A Russian newspaper is under investigation for possible violation of the nation's "gay propaganda" law after publishing a story about a teacher who was fired for being gay.
The paper, Molodoi Dalnevostochnik, located in the Khabarovsk region in far eastern Russia, published an interview in September with Alexander Yermoshkin, a Khabarovsk middle-school geography teacher and LGBT activist who was let go a few days before the beginning of the school year, The Moscow Times reports. More than 600 residents, representing a group called the Movement Against Sexual Perversions, had sent school administrators a letter demanding that Yermoshkin be fired because his activities might make children think "nontraditional relations are as normal as traditional ones."
Someone who read the interview registered a complaint with the Federal Mass Media Inspection Service, the Russian government's media watchdog.
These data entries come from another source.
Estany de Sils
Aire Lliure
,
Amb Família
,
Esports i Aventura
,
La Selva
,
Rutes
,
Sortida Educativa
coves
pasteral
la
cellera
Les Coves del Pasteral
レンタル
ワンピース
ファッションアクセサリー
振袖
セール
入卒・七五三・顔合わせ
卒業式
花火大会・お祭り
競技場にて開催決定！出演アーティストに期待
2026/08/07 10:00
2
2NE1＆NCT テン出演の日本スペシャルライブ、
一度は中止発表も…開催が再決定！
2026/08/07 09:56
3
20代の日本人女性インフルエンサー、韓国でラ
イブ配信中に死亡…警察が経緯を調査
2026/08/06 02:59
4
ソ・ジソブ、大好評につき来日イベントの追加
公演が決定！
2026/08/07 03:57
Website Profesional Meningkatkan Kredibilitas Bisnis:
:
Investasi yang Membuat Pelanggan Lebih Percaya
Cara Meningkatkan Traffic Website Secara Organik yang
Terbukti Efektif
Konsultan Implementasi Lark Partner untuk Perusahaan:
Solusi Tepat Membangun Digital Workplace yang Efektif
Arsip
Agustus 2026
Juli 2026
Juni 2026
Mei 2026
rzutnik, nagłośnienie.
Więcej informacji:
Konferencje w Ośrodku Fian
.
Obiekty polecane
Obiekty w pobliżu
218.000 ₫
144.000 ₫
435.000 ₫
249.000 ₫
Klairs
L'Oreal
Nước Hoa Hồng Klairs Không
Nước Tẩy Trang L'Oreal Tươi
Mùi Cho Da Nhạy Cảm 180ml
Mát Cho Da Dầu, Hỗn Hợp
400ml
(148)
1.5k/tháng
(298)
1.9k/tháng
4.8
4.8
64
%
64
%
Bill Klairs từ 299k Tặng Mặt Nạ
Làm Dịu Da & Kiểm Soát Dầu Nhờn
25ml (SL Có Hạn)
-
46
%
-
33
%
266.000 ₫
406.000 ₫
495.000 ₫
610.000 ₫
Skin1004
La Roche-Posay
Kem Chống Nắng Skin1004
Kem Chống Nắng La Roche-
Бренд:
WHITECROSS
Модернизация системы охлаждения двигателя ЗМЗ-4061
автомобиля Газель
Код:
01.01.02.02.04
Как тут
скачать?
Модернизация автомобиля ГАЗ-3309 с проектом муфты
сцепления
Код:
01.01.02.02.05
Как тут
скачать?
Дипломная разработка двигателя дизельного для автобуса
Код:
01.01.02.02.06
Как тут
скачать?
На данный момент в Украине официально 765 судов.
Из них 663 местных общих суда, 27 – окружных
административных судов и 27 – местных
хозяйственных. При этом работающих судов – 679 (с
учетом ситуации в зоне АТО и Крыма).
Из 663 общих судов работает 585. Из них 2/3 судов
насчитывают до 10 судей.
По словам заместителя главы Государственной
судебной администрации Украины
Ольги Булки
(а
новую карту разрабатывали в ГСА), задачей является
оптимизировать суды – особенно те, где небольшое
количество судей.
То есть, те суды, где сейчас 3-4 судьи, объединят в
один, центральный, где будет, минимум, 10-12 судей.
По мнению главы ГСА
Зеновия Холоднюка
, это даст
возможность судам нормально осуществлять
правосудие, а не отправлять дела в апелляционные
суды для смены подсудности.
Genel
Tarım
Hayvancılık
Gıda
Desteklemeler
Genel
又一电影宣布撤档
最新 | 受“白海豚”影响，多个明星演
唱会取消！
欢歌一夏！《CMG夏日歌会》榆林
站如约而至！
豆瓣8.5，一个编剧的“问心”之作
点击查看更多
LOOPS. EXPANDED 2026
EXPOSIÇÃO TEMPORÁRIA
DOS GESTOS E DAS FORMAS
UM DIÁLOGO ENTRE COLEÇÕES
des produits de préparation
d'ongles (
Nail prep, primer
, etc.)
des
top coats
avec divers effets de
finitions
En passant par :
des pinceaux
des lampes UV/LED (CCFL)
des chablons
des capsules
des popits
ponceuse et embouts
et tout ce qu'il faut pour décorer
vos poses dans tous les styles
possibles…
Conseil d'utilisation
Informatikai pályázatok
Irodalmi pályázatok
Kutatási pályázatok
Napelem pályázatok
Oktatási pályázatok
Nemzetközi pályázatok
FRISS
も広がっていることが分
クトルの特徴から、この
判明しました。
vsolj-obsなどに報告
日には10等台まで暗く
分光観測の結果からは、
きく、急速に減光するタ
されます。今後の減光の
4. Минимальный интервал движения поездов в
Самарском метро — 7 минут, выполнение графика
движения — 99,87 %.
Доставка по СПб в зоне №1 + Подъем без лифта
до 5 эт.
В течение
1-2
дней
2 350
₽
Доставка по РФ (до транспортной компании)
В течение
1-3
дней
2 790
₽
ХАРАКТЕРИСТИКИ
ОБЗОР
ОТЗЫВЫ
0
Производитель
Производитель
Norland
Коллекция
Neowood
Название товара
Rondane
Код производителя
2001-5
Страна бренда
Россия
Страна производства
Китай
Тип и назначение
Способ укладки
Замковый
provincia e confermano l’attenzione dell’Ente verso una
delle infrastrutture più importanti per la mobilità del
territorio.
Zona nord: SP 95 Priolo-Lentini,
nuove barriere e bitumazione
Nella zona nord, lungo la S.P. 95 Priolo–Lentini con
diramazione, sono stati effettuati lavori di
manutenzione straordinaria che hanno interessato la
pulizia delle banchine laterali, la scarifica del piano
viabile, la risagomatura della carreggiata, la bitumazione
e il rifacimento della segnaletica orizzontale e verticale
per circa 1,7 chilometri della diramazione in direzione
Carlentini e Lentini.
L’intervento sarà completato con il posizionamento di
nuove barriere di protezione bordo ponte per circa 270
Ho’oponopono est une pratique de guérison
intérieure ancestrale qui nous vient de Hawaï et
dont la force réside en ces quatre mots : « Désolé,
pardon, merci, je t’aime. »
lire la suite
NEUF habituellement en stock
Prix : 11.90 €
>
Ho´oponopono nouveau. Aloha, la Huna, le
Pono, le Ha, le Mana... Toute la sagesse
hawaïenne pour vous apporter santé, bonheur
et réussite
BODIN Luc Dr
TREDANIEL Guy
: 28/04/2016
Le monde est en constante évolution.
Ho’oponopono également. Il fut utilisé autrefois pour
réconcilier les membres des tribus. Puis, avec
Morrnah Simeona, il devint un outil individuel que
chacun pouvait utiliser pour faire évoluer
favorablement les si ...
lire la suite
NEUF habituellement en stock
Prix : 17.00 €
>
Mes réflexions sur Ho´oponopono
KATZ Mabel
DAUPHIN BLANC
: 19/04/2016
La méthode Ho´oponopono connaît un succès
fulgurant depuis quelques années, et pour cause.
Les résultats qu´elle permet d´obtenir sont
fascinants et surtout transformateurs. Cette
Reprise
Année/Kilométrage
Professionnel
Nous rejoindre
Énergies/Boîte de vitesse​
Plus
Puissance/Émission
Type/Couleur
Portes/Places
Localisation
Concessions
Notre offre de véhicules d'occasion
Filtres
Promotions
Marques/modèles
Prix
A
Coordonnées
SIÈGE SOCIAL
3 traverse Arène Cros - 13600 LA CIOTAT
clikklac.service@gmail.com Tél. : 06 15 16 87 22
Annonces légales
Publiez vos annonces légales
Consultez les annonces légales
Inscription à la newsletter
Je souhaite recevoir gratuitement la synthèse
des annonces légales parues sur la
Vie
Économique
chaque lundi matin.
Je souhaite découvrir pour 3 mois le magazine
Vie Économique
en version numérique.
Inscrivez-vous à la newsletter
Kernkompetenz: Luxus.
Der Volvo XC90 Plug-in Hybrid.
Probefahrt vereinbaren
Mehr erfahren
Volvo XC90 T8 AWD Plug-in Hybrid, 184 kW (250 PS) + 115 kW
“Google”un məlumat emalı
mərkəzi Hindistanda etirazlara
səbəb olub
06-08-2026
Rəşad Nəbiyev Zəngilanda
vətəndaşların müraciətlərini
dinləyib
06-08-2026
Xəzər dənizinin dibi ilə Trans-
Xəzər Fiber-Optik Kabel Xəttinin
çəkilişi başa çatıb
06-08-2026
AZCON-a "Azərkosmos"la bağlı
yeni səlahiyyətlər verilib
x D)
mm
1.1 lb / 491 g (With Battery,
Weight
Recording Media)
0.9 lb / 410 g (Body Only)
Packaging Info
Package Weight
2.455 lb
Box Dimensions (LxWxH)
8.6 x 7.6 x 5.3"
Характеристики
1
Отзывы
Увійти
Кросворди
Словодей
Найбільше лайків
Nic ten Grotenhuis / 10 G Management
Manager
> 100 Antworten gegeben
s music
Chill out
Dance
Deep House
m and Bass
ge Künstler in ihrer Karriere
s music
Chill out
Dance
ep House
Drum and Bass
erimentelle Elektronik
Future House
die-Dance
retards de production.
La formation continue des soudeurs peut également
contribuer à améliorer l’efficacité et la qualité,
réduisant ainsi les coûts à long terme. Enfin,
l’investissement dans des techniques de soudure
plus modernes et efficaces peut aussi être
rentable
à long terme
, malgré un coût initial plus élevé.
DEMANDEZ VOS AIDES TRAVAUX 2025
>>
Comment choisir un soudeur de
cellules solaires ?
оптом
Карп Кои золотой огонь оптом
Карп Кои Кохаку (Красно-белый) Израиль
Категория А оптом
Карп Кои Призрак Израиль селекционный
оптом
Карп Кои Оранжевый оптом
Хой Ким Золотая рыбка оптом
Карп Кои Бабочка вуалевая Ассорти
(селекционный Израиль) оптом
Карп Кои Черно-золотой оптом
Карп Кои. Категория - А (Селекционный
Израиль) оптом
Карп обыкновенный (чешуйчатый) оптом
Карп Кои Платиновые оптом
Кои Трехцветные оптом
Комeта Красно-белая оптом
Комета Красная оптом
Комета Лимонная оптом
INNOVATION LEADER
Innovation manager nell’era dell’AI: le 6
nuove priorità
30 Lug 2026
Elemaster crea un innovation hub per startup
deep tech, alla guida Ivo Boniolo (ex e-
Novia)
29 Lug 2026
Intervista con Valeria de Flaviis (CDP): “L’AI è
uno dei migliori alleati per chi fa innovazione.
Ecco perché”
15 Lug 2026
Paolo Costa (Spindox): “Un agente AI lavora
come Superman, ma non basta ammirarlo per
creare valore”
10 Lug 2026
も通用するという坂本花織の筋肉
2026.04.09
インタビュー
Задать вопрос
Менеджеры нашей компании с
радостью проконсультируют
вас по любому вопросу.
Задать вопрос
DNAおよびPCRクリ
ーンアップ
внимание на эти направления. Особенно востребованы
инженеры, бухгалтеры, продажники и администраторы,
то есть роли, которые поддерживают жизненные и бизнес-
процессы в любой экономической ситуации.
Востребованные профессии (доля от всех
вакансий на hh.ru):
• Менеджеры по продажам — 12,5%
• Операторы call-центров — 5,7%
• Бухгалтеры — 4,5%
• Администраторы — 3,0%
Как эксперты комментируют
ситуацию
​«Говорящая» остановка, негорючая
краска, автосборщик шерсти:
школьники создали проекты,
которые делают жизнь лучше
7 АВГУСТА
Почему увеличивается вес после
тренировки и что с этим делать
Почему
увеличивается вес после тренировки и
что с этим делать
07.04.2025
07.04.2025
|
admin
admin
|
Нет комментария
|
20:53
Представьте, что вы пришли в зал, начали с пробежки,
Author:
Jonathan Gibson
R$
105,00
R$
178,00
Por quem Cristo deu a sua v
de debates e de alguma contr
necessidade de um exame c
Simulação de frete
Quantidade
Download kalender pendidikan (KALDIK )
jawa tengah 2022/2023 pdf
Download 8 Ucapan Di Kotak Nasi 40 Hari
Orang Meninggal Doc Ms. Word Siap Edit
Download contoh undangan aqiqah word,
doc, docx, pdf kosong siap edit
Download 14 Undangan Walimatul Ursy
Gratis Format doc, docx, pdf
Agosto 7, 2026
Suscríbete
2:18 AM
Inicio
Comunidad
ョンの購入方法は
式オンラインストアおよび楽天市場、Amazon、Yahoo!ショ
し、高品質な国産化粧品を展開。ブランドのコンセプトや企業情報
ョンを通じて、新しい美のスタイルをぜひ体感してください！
Representatives of the agency have contacted the editor and conducted an investigation, but no charges have been filed yet, the Times reports.
"State investigators particularly disliked Yermoshkin's quote, 'My very existence is effective proof that homosexuality is normal,'" the Times notes.
"This statement goes against logic," said Galina Yegoshina, a specialist from the agency's regional branch. "By offering it to underage readers, the author is misleading them about the normality of homosexuality. According to the author's logic, it would be possible to call normal and even effective the existence of rapists and serial killers."
Molodoi Dalnevostochnik's editor responded that the story also shows the negative aspects of being gay. The story ran on the paper's fourth page, but the front page carried a warning that the content was for readers aged 16 and older. Russia's "propaganda law" forbids making accessible to minors anything that might show LGBT people or identities in a positive light.